In regard to the Beall classification and index system the same considerations are applicable. The consideration for this is entire. The price of the various items composing the work are inserted merely as a measure whereby to compute the whole contract price. The whole system was designed, according to the terms of the conrtact, for the use of the tax assessor of the county. The parties could have had, under the circumstances, no intention to furnish on the one side, or to receive on the other, anything less than a completed system. They contracted for the whole, and the contract must be held to be entire.

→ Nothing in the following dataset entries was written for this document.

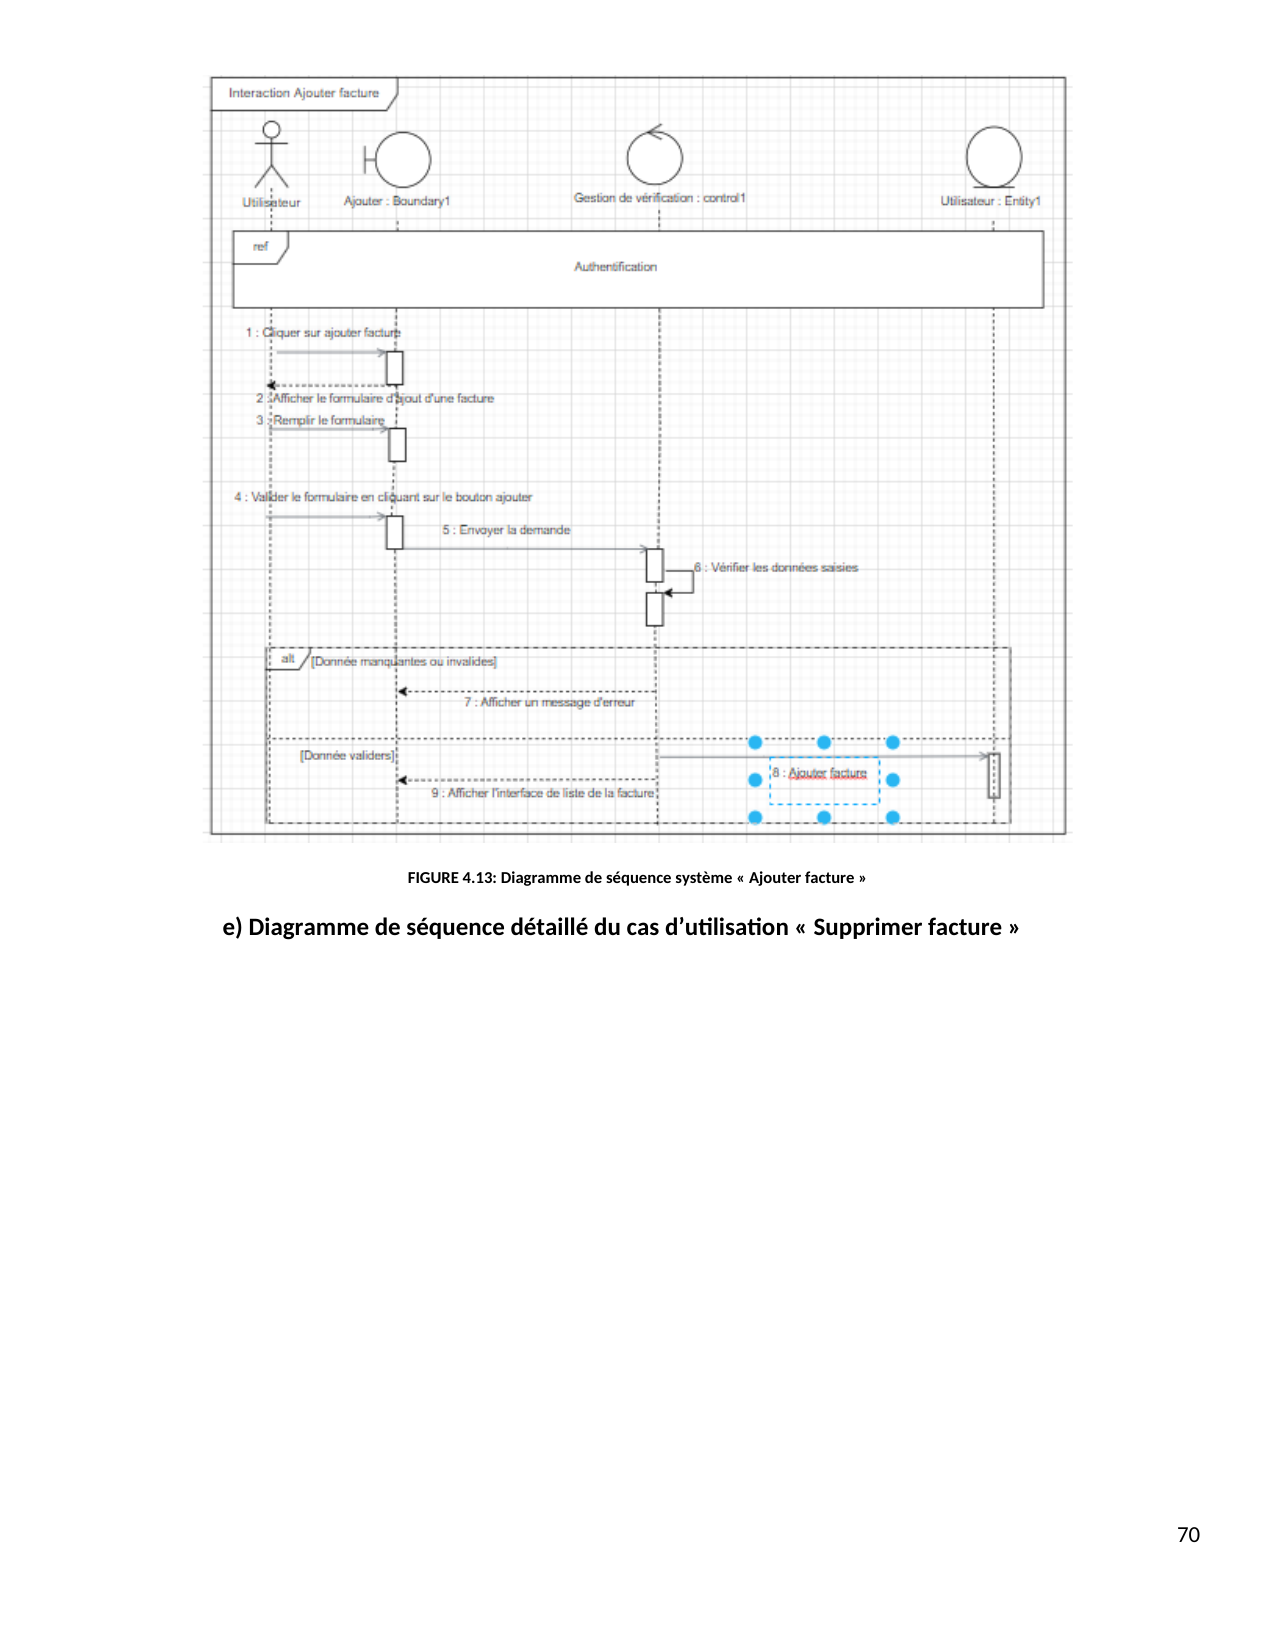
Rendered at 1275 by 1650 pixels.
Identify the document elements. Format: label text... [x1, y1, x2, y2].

text e) Diagramme de séquence détaillé du cas d’utilisation « Supprimer facture » [75, 911, 1200, 942]
picture [202, 75, 1073, 843]
text FIGURE 4.13: Diagramme de séquence système « Ajouter facture » [75, 867, 1200, 887]
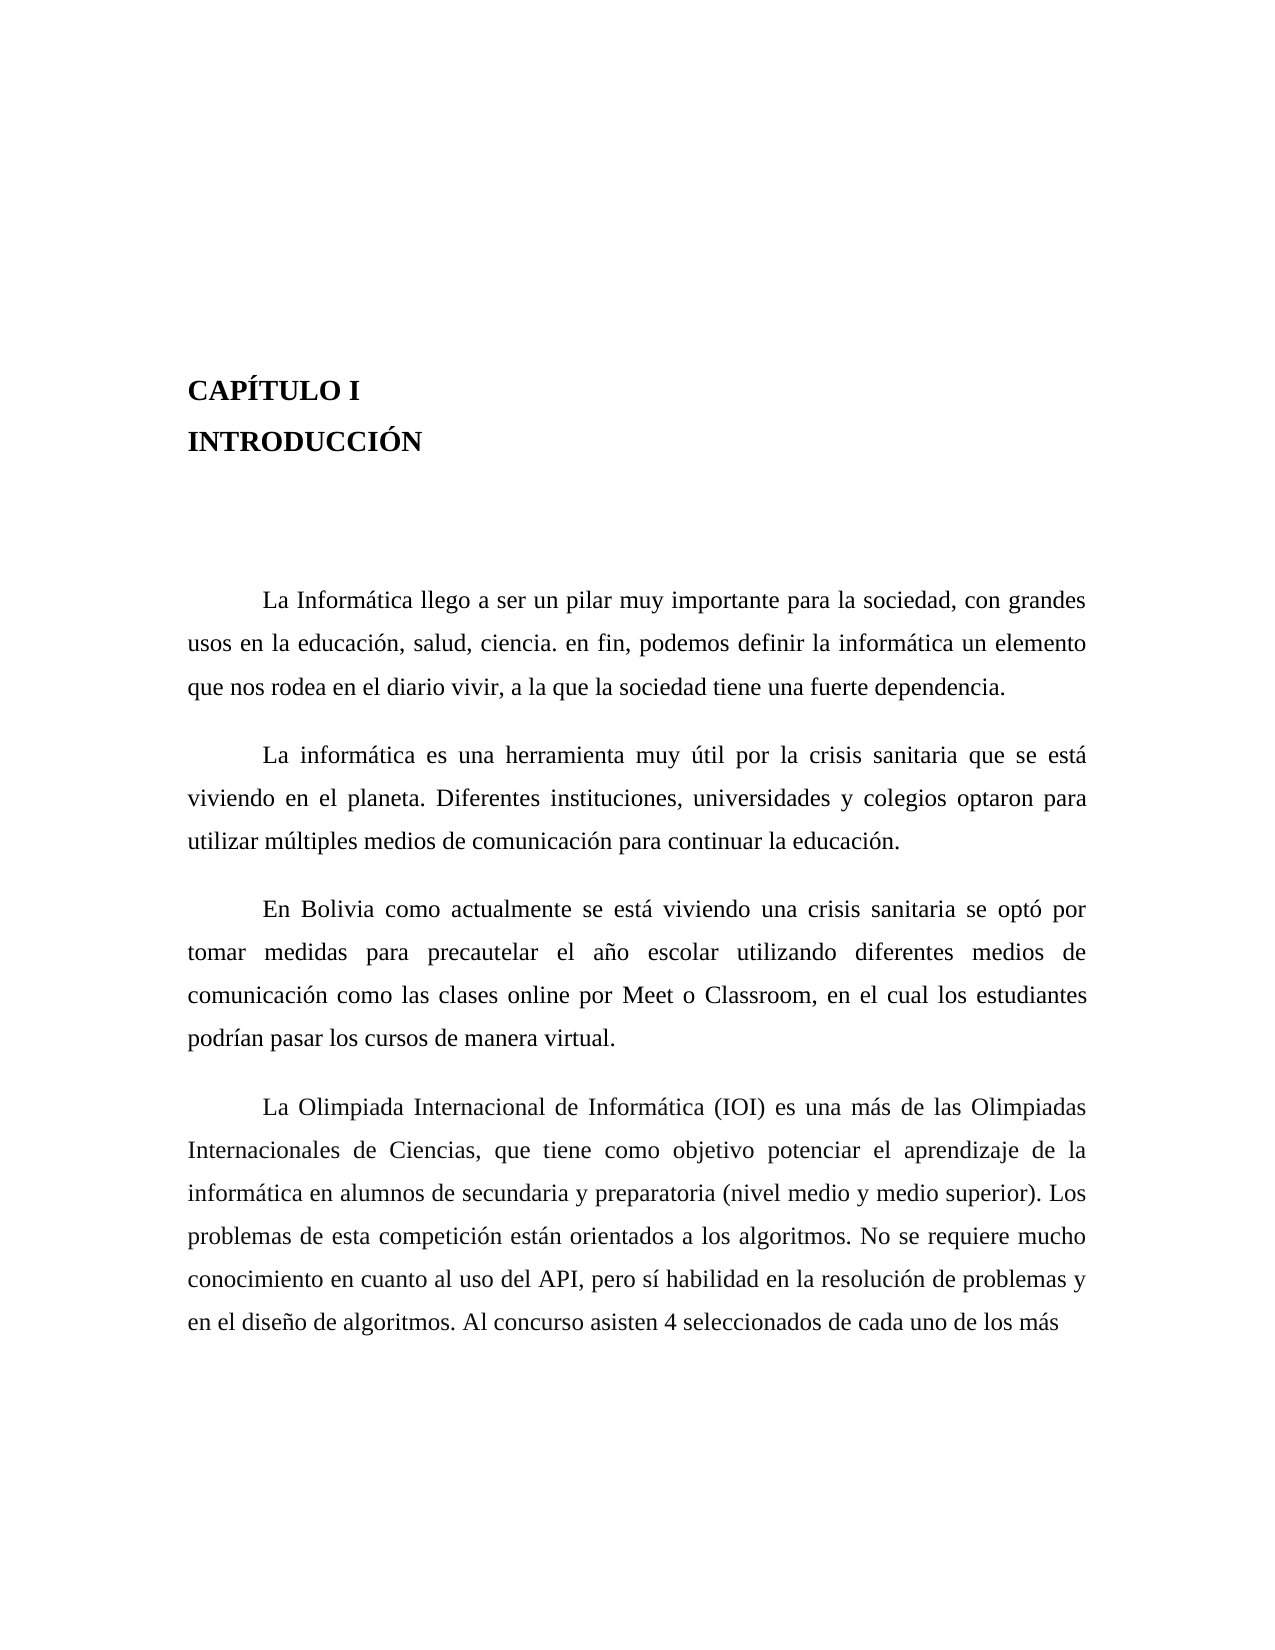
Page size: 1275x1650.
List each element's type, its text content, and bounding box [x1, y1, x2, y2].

list La informática es una herramienta muy útil por la crisis sanitaria que se está viviendo en el planeta. Diferentes instituciones, universidades y colegios optaron para utilizar múltiples medios de comunicación para continuar la educación. [187, 740, 1087, 855]
subtitle CAPÍTULO I [187, 373, 1087, 407]
list La Olimpiada Internacional de Informática (IOI) es una más de las Olimpiadas Internacionales de Ciencias, que tiene como objetivo potenciar el aprendizaje de la informática en alumnos de secundaria y preparatoria (nivel medio y medio superior). Los problemas de esta competición están orientados a los algoritmos. No se requiere mucho conocimiento en cuanto al uso del API, pero sí habilidad en la resolución de problemas y en el diseño de algoritmos. Al concurso asisten 4 seleccionados de cada uno de los más [187, 1092, 1087, 1336]
list En Bolivia como actualmente se está viviendo una crisis sanitaria se optó por tomar medidas para precautelar el año escolar utilizando diferentes medios de comunicación como las clases online por Meet o Classroom, en el cual los estudiantes podrían pasar los cursos de manera virtual. [187, 894, 1087, 1052]
text INTRODUCCIÓN [187, 424, 1087, 457]
list La Informática llego a ser un pilar muy importante para la sociedad, con grandes usos en la educación, salud, ciencia. en fin, podemos definir la informática un elemento que nos rodea en el diario vivir, a la que la sociedad tiene una fuerte dependencia. [187, 585, 1087, 700]
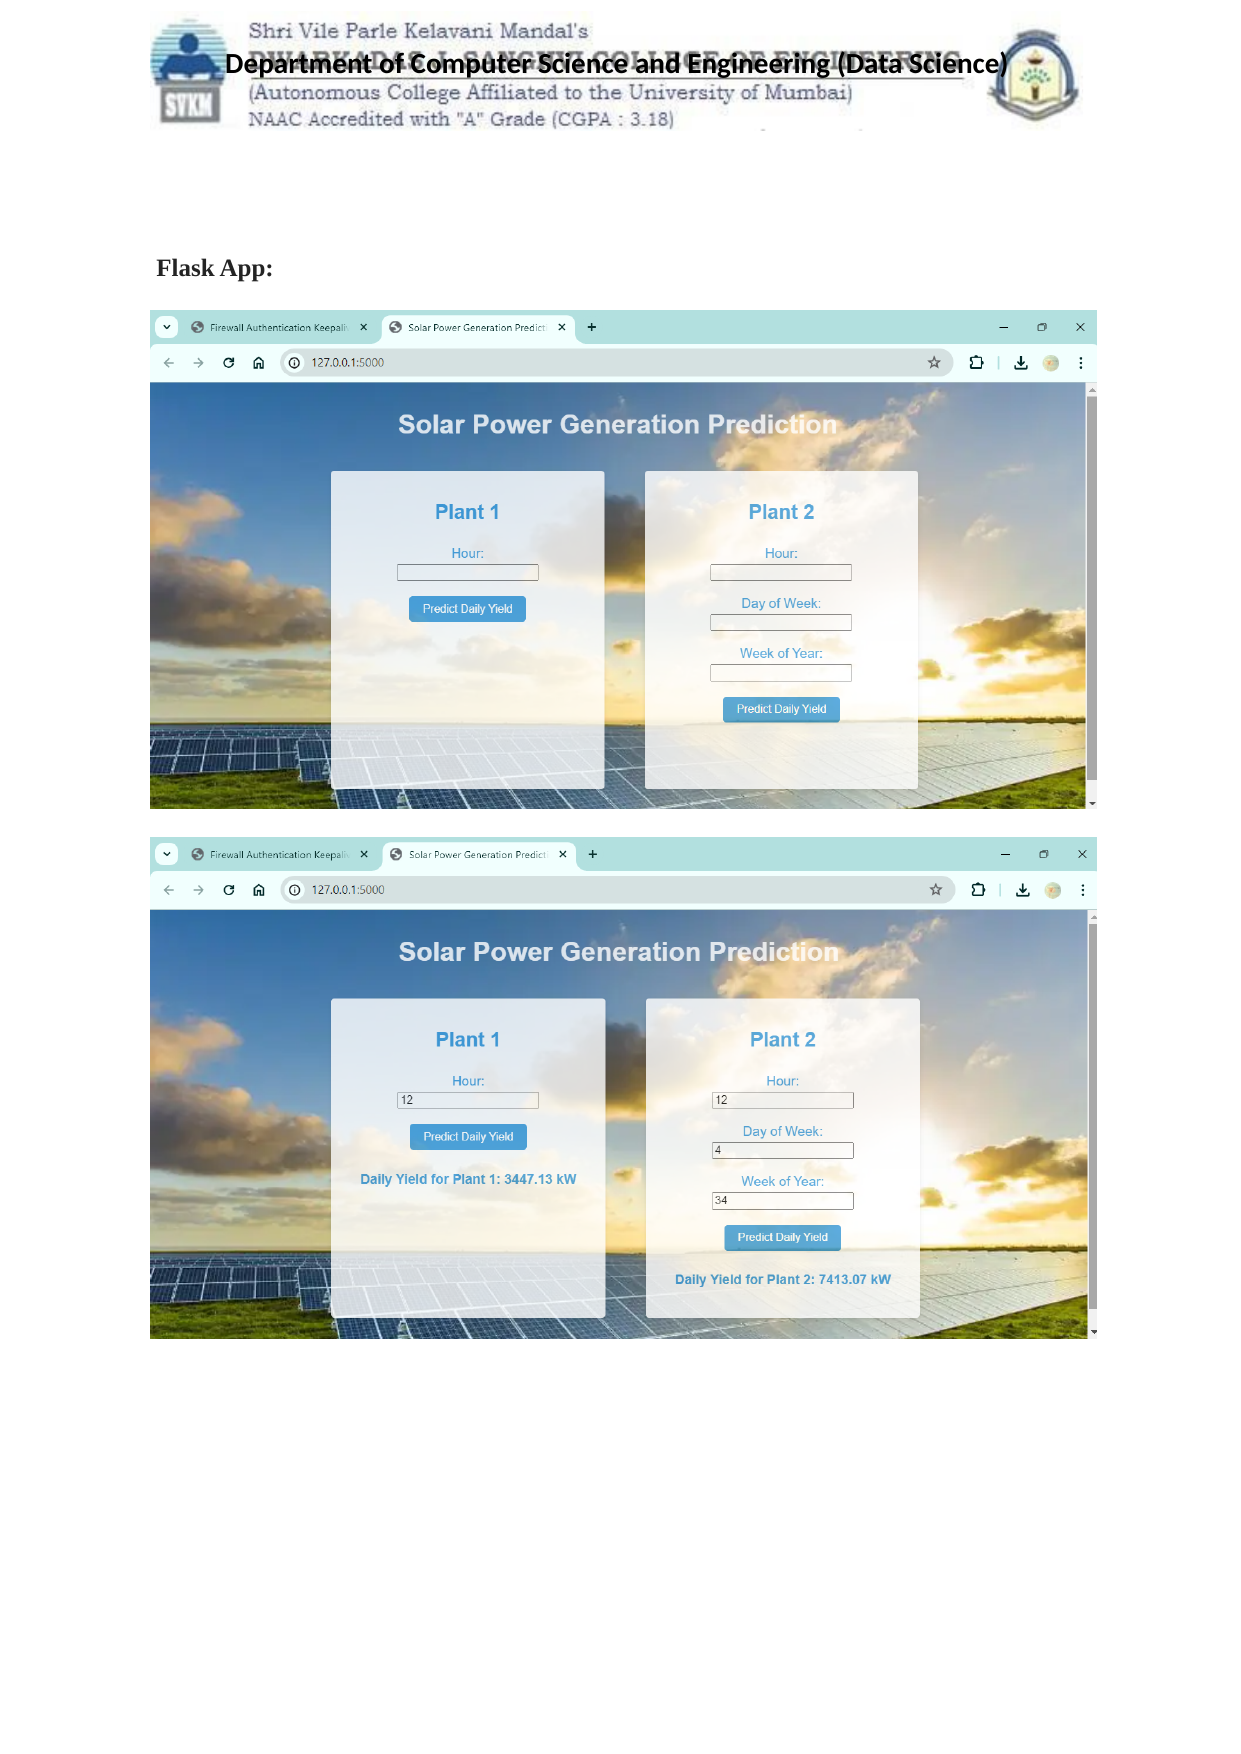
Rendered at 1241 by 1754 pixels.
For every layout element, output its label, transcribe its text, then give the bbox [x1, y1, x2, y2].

There is a harshness about the result reached, as above, which must appeal to all fair-minded persons. The county sat by for nearly a year and saw appellants expend large sums of money for materials and labor under a contract which it had executed. If any principle of law could be invoked whereby a recovery by appellants could be had, it should, we feel, be applied. But we know of no such principle. The appellants contracted with a municipal subdivision of the state and were bound to take notice of the limitations upon its powers. They have no right of recovery upon the contract, nor upon a quantum meruit, or quantum valebat, because the contract is invalid and entire. Their only remedy is to retake the property. See 19 R. C. L. Munic. Corp. § 352; City of Bardwell v. Southern Engine & Boiler Works, 130 Ky. 222, 113 S. W. 97, 20 L. R. A. (N. S.) 110 and note.
It follows that the judgment of the district court was correct and- should be affirmed, as we held in the first instance, and it is so ordered.